Thursday, July 27, 2006

Iraq Options

Frederick W. Kagan analyzes some of the options in Iraq. An excerpt:

The idea of creating some sort of Lebanon-type solution in Iraq is foolish for several reasons. First, Iraq is not Lebanon--its large numbers of ethnically mixed cities and regions would require substantial population movements to create stable ethnic zones. Since places like Baghdad and Mosul, two of Iraq’s largest cities, are also both heavily mixed and strategically important, it is almost inconceivable that such population movements could be accomplished without ethnic or sectarian violence on a vast scale. That violence would delay and disrupt progress toward any sort of new political solution and might well generate the kind of long-term vendetta mentalities that it has taken more than a decade of peacekeeping efforts in Bosnia just to keep under control.
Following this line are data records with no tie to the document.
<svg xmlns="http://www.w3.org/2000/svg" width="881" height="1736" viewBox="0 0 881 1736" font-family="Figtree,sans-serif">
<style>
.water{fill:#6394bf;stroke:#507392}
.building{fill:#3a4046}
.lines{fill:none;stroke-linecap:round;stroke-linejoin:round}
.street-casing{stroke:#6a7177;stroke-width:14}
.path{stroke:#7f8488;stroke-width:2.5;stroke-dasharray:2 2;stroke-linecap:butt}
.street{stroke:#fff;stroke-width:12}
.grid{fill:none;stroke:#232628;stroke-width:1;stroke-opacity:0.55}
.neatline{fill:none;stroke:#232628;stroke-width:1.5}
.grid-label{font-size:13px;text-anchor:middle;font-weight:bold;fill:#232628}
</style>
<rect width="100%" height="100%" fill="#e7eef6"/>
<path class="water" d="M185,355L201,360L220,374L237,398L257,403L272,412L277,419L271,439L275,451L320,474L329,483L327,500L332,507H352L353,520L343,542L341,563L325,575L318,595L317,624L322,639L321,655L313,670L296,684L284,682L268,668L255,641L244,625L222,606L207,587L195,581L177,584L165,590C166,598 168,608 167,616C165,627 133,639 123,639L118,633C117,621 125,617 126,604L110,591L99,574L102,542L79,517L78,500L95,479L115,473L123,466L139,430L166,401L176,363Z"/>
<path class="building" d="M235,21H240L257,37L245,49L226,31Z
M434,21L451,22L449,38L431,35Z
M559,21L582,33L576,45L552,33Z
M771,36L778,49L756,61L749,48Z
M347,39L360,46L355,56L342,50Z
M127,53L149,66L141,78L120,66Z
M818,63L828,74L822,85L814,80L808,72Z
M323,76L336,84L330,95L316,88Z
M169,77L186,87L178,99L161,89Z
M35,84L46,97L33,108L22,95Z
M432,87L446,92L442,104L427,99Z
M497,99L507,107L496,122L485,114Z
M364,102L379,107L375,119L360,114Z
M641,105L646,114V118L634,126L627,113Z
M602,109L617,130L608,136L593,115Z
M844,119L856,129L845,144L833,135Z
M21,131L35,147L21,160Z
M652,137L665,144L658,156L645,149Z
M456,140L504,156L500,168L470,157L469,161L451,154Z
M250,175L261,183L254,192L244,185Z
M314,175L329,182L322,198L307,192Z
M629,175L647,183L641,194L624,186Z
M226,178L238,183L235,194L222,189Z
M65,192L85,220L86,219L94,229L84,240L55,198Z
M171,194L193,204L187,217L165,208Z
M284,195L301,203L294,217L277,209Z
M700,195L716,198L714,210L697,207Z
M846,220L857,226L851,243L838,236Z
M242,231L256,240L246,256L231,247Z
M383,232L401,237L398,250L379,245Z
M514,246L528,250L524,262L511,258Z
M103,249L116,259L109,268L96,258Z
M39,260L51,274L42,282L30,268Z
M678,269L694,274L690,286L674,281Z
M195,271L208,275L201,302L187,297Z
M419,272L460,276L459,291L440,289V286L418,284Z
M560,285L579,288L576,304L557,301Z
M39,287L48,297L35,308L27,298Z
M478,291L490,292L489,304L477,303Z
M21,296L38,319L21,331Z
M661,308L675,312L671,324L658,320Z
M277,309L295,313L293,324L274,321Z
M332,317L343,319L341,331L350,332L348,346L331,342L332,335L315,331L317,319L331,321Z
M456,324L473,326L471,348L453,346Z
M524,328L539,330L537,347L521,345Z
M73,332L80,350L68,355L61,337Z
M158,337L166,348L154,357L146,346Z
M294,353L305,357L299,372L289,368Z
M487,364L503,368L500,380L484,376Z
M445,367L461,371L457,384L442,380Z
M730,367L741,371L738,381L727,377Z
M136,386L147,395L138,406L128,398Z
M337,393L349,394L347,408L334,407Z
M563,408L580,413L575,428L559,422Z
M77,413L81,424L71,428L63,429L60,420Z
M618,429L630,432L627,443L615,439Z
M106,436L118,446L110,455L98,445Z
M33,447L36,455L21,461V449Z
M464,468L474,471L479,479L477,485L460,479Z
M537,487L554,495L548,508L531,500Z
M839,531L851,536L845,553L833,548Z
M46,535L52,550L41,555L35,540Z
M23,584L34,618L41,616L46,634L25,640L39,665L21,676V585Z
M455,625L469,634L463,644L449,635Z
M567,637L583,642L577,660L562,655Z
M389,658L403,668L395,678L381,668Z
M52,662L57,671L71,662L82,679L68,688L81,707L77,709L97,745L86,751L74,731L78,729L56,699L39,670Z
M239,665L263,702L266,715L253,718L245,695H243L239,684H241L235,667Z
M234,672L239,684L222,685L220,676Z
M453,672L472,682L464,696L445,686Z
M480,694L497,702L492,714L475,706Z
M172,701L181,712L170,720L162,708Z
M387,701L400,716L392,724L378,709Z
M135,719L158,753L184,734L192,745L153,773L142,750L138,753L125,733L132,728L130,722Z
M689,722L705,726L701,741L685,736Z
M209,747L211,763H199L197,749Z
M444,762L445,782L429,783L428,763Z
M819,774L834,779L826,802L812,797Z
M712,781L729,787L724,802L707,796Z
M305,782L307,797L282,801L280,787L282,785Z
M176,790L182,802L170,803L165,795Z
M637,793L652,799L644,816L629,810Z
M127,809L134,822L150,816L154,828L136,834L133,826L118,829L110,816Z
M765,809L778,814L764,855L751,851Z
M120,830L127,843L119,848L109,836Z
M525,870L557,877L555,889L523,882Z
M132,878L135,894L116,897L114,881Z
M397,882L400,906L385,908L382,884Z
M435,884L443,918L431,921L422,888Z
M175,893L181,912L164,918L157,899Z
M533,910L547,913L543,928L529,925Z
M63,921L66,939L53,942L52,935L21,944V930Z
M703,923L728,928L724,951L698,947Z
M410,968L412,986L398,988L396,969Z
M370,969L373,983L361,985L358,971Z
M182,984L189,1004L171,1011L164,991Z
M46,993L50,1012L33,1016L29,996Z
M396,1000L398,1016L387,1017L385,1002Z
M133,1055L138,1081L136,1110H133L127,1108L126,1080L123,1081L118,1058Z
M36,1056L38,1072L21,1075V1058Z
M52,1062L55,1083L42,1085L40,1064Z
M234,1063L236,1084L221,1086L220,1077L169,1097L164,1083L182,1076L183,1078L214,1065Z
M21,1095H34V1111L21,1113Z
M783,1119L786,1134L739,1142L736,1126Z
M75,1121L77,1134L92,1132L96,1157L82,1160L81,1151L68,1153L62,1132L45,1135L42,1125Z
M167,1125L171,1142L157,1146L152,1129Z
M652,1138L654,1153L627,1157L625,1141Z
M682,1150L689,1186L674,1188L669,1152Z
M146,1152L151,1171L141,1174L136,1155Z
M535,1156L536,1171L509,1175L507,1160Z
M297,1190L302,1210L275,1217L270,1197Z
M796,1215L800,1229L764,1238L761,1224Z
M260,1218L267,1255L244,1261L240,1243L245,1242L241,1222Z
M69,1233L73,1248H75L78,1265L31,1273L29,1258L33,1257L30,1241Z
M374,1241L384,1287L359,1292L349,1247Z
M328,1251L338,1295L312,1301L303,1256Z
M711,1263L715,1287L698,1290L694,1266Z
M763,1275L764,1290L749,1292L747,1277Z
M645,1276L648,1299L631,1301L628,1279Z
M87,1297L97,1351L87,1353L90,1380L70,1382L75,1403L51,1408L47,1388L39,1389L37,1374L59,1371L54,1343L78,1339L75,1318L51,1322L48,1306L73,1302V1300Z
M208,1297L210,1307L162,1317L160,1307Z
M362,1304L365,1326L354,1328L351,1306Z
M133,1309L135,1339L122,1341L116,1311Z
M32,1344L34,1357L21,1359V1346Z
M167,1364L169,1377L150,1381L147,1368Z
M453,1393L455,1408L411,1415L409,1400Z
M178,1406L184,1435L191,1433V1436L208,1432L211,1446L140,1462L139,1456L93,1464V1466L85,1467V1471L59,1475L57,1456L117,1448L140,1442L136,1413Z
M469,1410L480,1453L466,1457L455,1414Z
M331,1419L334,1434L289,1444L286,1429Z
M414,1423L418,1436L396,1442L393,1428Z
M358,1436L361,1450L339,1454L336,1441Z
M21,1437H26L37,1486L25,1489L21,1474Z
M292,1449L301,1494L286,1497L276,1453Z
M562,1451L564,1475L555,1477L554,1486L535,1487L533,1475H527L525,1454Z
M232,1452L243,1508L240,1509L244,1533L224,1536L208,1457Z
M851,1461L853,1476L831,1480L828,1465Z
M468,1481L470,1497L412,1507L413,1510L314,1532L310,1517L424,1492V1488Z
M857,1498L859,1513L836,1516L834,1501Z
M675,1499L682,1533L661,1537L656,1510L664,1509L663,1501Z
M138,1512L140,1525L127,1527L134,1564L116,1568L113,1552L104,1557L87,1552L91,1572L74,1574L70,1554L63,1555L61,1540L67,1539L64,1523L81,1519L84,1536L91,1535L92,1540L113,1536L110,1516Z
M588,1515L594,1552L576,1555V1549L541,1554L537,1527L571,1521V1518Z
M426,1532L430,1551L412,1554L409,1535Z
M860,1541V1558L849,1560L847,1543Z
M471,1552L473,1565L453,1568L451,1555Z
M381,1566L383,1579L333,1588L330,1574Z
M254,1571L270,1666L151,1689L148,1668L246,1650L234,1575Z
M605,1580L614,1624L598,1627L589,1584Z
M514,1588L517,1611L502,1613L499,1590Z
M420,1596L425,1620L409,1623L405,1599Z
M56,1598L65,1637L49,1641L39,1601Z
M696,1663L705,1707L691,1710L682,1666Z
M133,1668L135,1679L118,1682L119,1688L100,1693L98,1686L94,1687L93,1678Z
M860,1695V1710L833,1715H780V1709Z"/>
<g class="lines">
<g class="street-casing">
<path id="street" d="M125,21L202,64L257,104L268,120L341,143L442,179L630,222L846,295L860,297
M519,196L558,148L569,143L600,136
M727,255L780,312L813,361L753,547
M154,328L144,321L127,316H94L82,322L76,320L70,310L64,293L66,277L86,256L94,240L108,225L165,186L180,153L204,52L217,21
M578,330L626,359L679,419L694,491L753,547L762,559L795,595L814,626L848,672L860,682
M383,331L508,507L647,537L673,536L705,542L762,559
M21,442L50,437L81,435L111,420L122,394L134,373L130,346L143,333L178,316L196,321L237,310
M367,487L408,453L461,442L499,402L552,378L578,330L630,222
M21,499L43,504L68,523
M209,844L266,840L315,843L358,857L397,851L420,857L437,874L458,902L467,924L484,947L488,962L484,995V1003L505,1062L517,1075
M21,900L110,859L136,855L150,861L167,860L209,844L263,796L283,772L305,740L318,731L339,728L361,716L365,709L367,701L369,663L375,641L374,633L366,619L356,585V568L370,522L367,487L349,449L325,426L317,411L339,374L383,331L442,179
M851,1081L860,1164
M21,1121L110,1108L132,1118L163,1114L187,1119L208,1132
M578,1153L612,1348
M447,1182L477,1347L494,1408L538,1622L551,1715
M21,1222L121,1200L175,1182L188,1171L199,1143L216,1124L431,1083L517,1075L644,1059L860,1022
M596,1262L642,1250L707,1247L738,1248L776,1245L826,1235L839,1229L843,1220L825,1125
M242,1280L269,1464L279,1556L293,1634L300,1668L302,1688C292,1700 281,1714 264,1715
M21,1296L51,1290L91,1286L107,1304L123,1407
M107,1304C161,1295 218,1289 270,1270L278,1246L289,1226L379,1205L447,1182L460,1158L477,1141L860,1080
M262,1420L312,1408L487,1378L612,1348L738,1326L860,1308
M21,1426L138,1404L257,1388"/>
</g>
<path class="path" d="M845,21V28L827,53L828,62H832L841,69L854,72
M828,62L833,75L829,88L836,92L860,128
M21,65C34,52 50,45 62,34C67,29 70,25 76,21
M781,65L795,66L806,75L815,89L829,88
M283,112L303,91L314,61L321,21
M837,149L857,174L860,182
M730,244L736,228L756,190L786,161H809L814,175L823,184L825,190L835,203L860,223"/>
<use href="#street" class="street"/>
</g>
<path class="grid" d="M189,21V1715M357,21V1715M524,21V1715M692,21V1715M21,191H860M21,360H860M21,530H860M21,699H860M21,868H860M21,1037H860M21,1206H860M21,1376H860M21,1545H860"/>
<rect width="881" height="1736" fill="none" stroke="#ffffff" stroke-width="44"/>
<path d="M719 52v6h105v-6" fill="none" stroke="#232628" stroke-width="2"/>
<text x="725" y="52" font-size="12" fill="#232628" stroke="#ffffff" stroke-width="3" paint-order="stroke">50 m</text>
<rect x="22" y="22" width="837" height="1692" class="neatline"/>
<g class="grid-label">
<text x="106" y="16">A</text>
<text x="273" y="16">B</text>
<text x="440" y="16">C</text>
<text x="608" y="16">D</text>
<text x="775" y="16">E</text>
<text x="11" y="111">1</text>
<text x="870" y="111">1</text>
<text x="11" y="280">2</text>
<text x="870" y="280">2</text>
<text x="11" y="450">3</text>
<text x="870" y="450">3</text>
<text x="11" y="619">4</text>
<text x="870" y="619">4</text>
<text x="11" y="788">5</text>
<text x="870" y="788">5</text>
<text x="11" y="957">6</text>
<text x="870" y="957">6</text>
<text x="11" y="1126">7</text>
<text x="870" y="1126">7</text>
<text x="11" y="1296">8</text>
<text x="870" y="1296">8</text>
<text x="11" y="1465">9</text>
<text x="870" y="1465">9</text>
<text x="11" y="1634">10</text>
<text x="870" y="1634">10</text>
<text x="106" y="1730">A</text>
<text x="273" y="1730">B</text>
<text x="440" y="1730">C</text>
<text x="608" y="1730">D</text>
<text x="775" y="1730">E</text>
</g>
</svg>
Nor has the Lebanon solution produced a Lebanon that is stable and able to resist the control of stronger neighbors, as recent events have made clear. Instability in a tiny country with few resources might be stra-tegically acceptable; instability in a country like Iraq, with vast oil reserves and troublous neighbors, is intolerable. Any solution that weakens the power of the central Iraqi government positively invites increased Iranian intervention, and perhaps the meddling of Iraq’s Sunni Arab neighbors in response. Such interventions would further destabilize and delegitimize the Iraqi government, increasing the likelihood of its total collapse.